## EXERCISE DATA
※

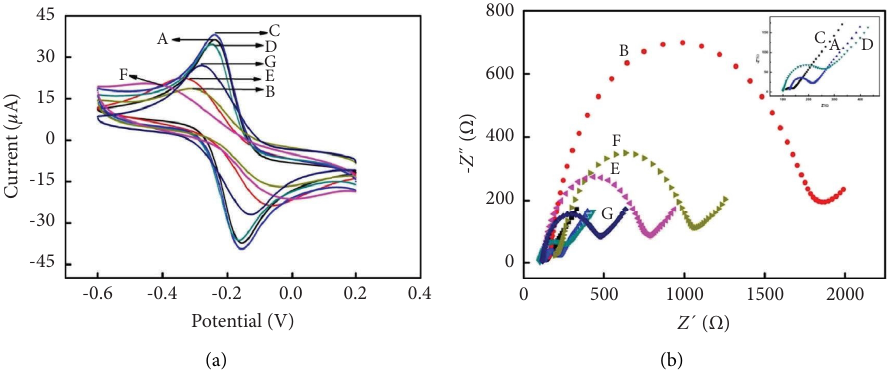
Figure 2: (a) CVs and (b) EIS of (A) bare GCE, (B) L-Cys/GCE, (C) AuPt NFs/L-Cys/GCE, (D) Ab1/AuPt NFs/L-Cys/GCE, (E) BSA/Ab1/ AuPt NFs/L-Cys/GCE, (F) Ag/BSA/Ab1/AuPt NFs/L-Cys/GCE, (G) Bioconjugates/Ag/BSA/Ab1/AuPt NFs/L-Cys/GCE in [Fe(CN) 6 ] 3-/4-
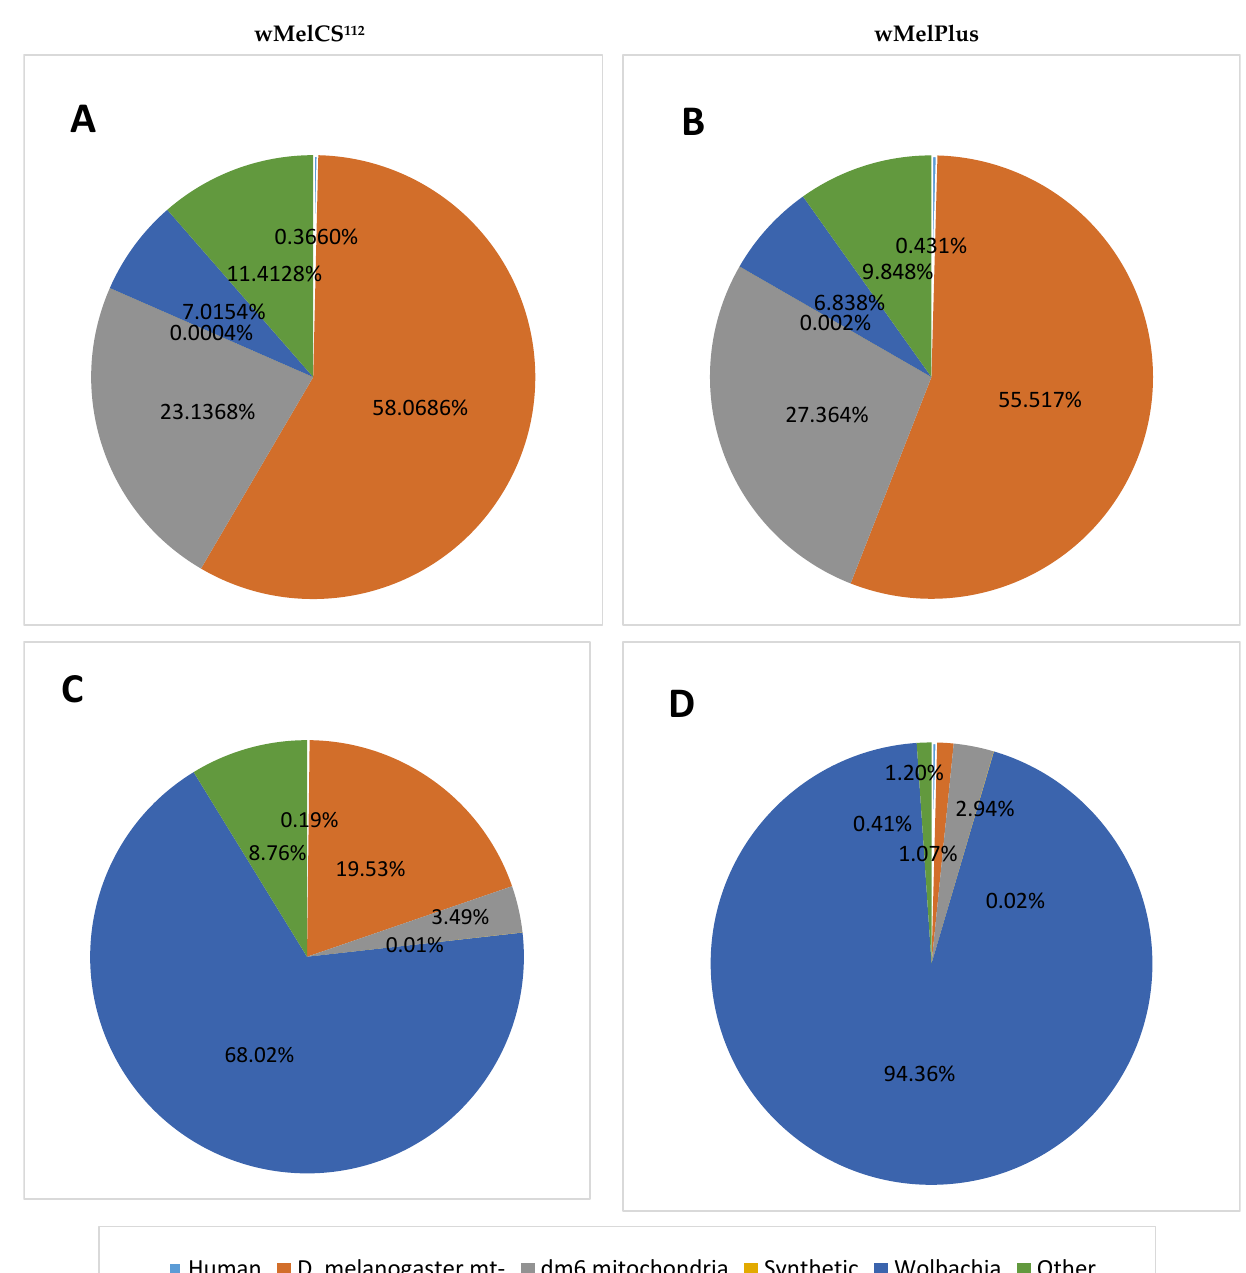
Figure 1. The fractions of reads, belonging to different sources in the four sequenced samples con- taining Wolbachia strains wMelCS 112 ( A , C ) and wMelPlus ( B , D ) extracted from D. melanogaster ova- ries without use of a filter ( A , B ) and from whole females with the use of a filter ( C , D ). Human — hg38 human genome assembly; D. melanogaster mt- — Drosophila dm6 genome assembly, excluding mitochondria; dm6 mitochondria — mitochondrial genome taken from the Drosophila dm6 genome assembly; synthetic — synthetic sequences included in the UniVec database; Wolbachia — Wolbachia wMelCS_b genome assembly; other — the other reads of unknown origin.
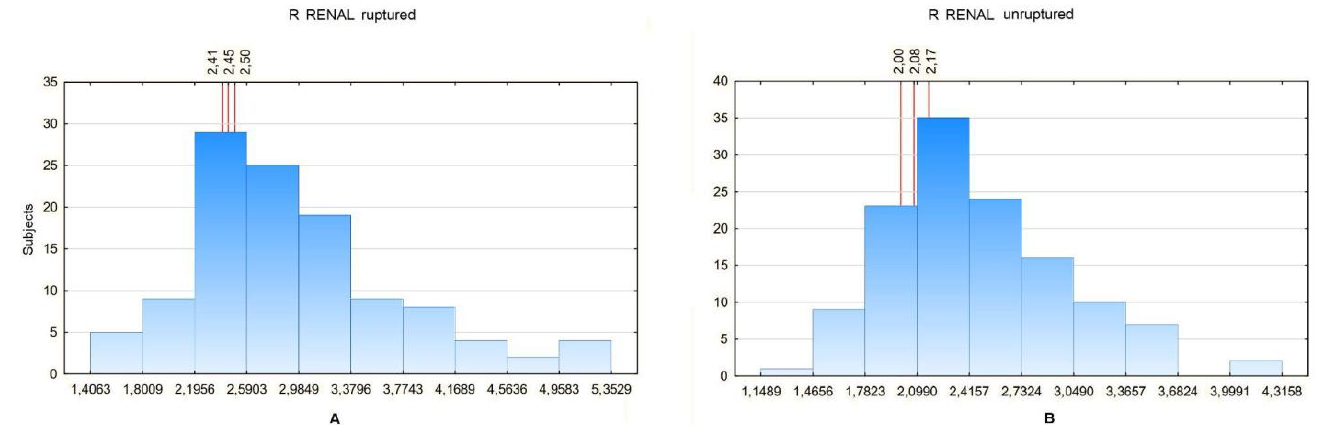
Figure 9. ( A ) R RENAL values distribution in a certain number of patients with ruptured aneurysm with neck segment present. For the 20th percentile: 2.41, 25th percentile: 2.45, 30th percentile: 2.5. ( B ) R RENAL values distribution in a certain number of patients with unruptured aneurysm with neck segment present. For the 20th percentile: 2, 25th percentile: 2.08, 30th percentile: 2.17. For aneurysms without necks, the values were 2.78 for 20%, 3 for 25% and 3 for 30%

※

## WHAT THE TASK ASKS
With the images omitted, repeat all the data word for word.

## EXERCISE OUTPUT
Figure 2: (a) CVs and (b) EIS of (A) bare GCE, (B) L-Cys/GCE, (C) AuPt NFs/L-Cys/GCE, (D) Ab1/AuPt NFs/L-Cys/GCE, (E) BSA/Ab1/ AuPt NFs/L-Cys/GCE, (F) Ag/BSA/Ab1/AuPt NFs/L-Cys/GCE, (G) Bioconjugates/Ag/BSA/Ab1/AuPt NFs/L-Cys/GCE in [Fe(CN) 6 ] 3-/4-
Figure 1. The fractions of reads, belonging to different sources in the four sequenced samples con- taining Wolbachia strains wMelCS 112 ( A , C ) and wMelPlus ( B , D ) extracted from D. melanogaster ova- ries without use of a filter ( A , B ) and from whole females with the use of a filter ( C , D ). Human — hg38 human genome assembly; D. melanogaster mt- — Drosophila dm6 genome assembly, excluding mitochondria; dm6 mitochondria — mitochondrial genome taken from the Drosophila dm6 genome assembly; synthetic — synthetic sequences included in the UniVec database; Wolbachia — Wolbachia wMelCS_b genome assembly; other — the other reads of unknown origin.
Figure 9. ( A ) R RENAL values distribution in a certain number of patients with ruptured aneurysm with neck segment present. For the 20th percentile: 2.41, 25th percentile: 2.45, 30th percentile: 2.5. ( B ) R RENAL values distribution in a certain number of patients with unruptured aneurysm with neck segment present. For the 20th percentile: 2, 25th percentile: 2.08, 30th percentile: 2.17. For aneurysms without necks, the values were 2.78 for 20%, 3 for 25% and 3 for 30%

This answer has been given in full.